Fracture surfaces of a natural carrollite specimen have been characterised by synchrotron and conventional X-ray photoelectron spectroscopy and near-edge X-ray absorption spectroscopy. For the synchrotron X-ray measurements, the mineral surfaces were prepared under clean ultra high vacuum and were unoxidised. The characterisation was undertaken primarily to establish unequivocally the oxidation state of the Cu in the mineral, but also to obtain information on the electronic environments of the Co and S, and on the surface species. Experimental and simulated Cu L_2,3-edge absorption spectra confirmed an oxidation state of Cu^I, while Co 2p photoelectron and Co L_2,3 absorption spectra were largely consistent with the Co^III established previously by nuclear magnetic resonance spectroscopy.
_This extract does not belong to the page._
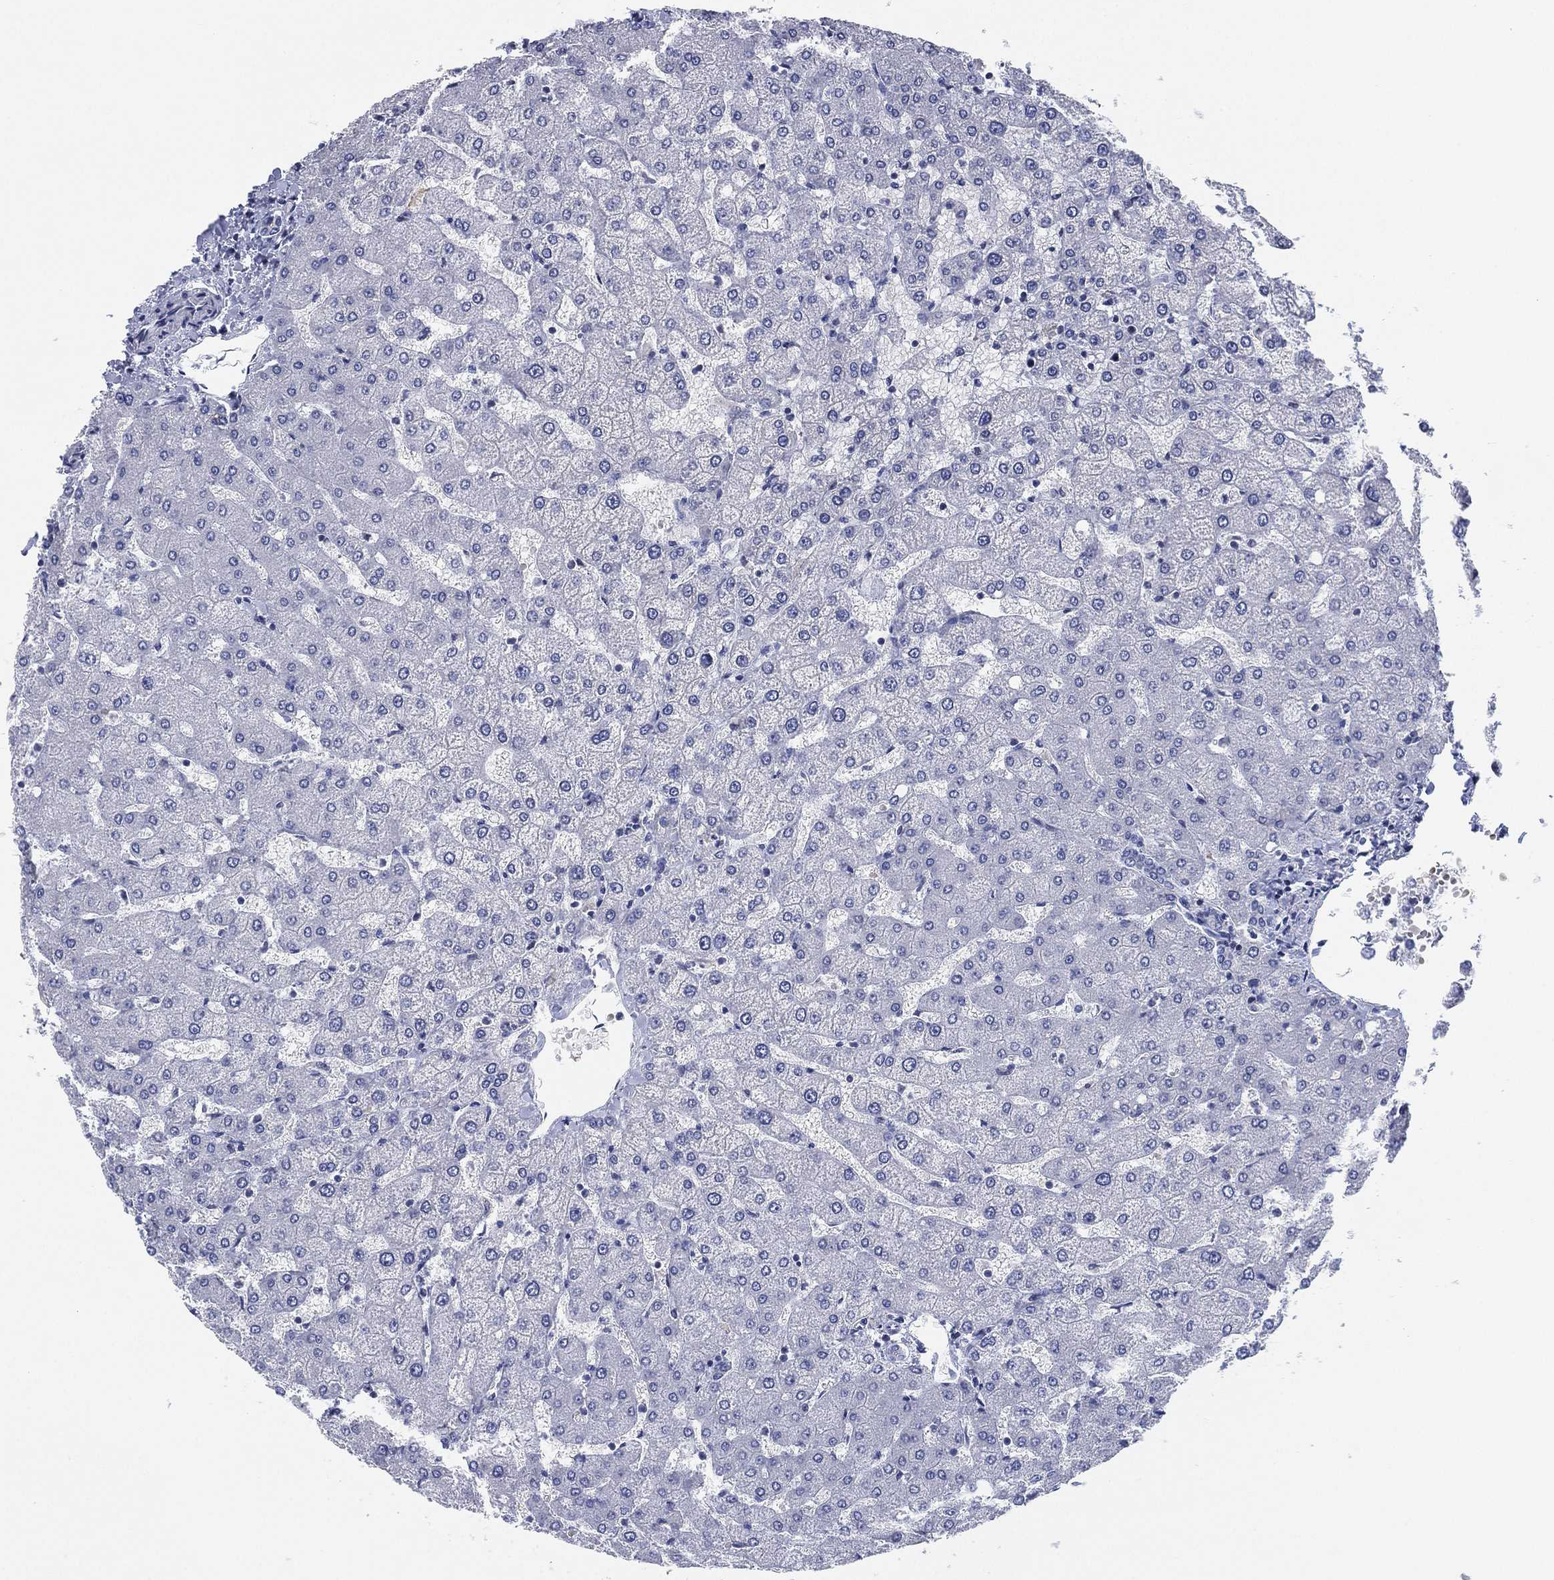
{"staining": {"intensity": "negative", "quantity": "none", "location": "none"}, "tissue": "liver", "cell_type": "Cholangiocytes", "image_type": "normal", "snomed": [{"axis": "morphology", "description": "Normal tissue, NOS"}, {"axis": "topography", "description": "Liver"}], "caption": "Immunohistochemical staining of benign human liver displays no significant staining in cholangiocytes. (DAB IHC, high magnification).", "gene": "CFTR", "patient": {"sex": "female", "age": 54}}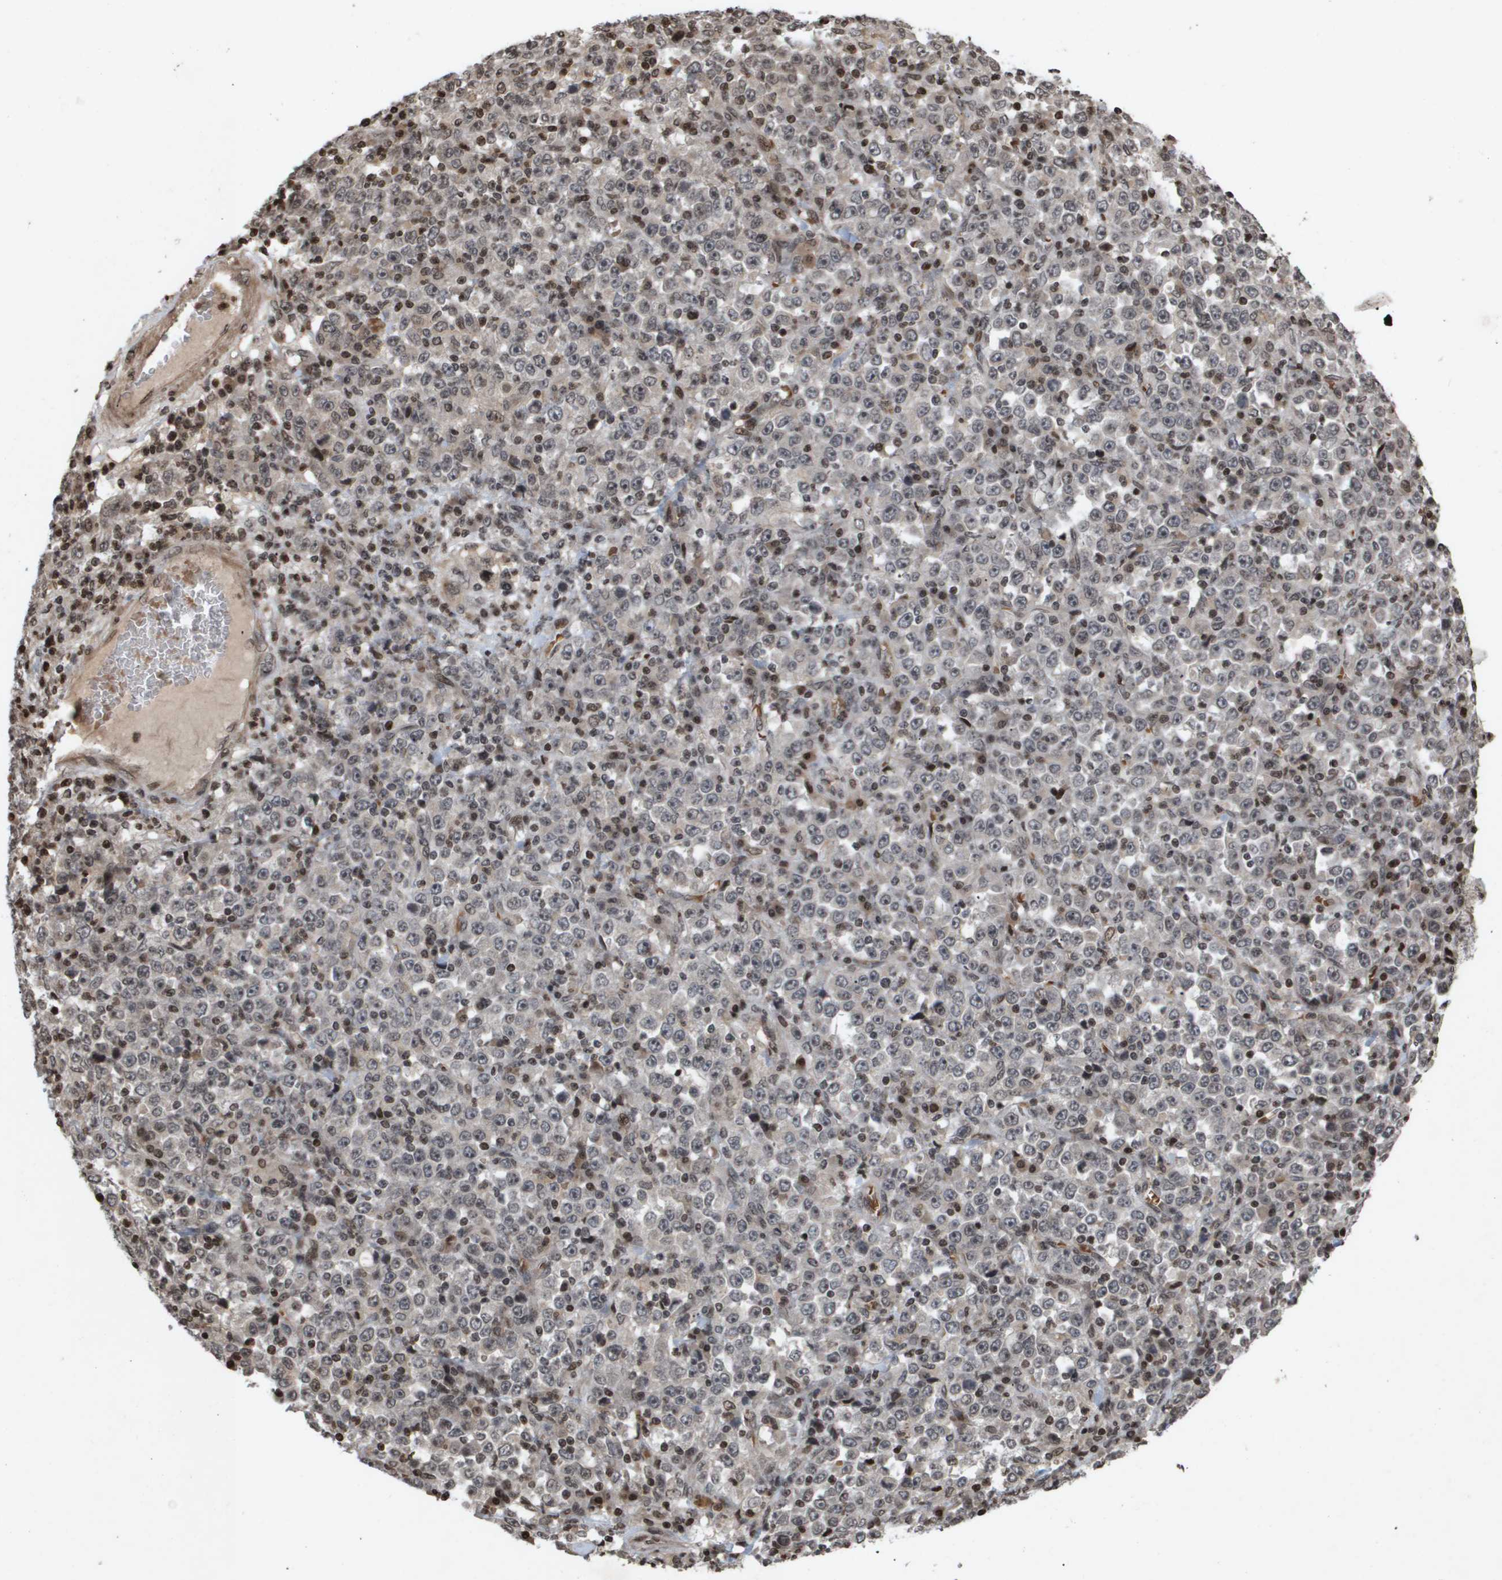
{"staining": {"intensity": "negative", "quantity": "none", "location": "none"}, "tissue": "stomach cancer", "cell_type": "Tumor cells", "image_type": "cancer", "snomed": [{"axis": "morphology", "description": "Normal tissue, NOS"}, {"axis": "morphology", "description": "Adenocarcinoma, NOS"}, {"axis": "topography", "description": "Stomach, upper"}, {"axis": "topography", "description": "Stomach"}], "caption": "Histopathology image shows no protein staining in tumor cells of stomach cancer (adenocarcinoma) tissue. The staining is performed using DAB brown chromogen with nuclei counter-stained in using hematoxylin.", "gene": "HSPA6", "patient": {"sex": "male", "age": 59}}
S 2p photoelectron spectra provided no evidence for S to be present in the bulk in more than one state, and were consistent with an oxidation state slightly less negative than S^-II. Therefore it was concluded that carrollite can be best represented by Cu^ICo^III₂(S₄)^-VII. The Cu^I oxidation state is in agreement with that expected for Cu tetrahedrally coordinated by S, but is in disagreement with the Cu^II deduced previously from some magnetic, magnetic resonance and Cu L-edge X-ray absorption spectroscopic measurements. A significant concentration of S species with core electron binding energies both lower and higher than the bulk value were formed at fracture surfaces, and these entities were assigned to monomeric and oligomeric surface S species. The density of Cu d states calculated for carrollite differed from that previously reported but was consistent with the observed Cu L₃ X-ray absorption spectrum. The initial oxidation of carrollite in air under ambient conditions was confirmed to be congruent, unlike the incongruent reaction undergone by a number of non-thiospinel sulfide minerals.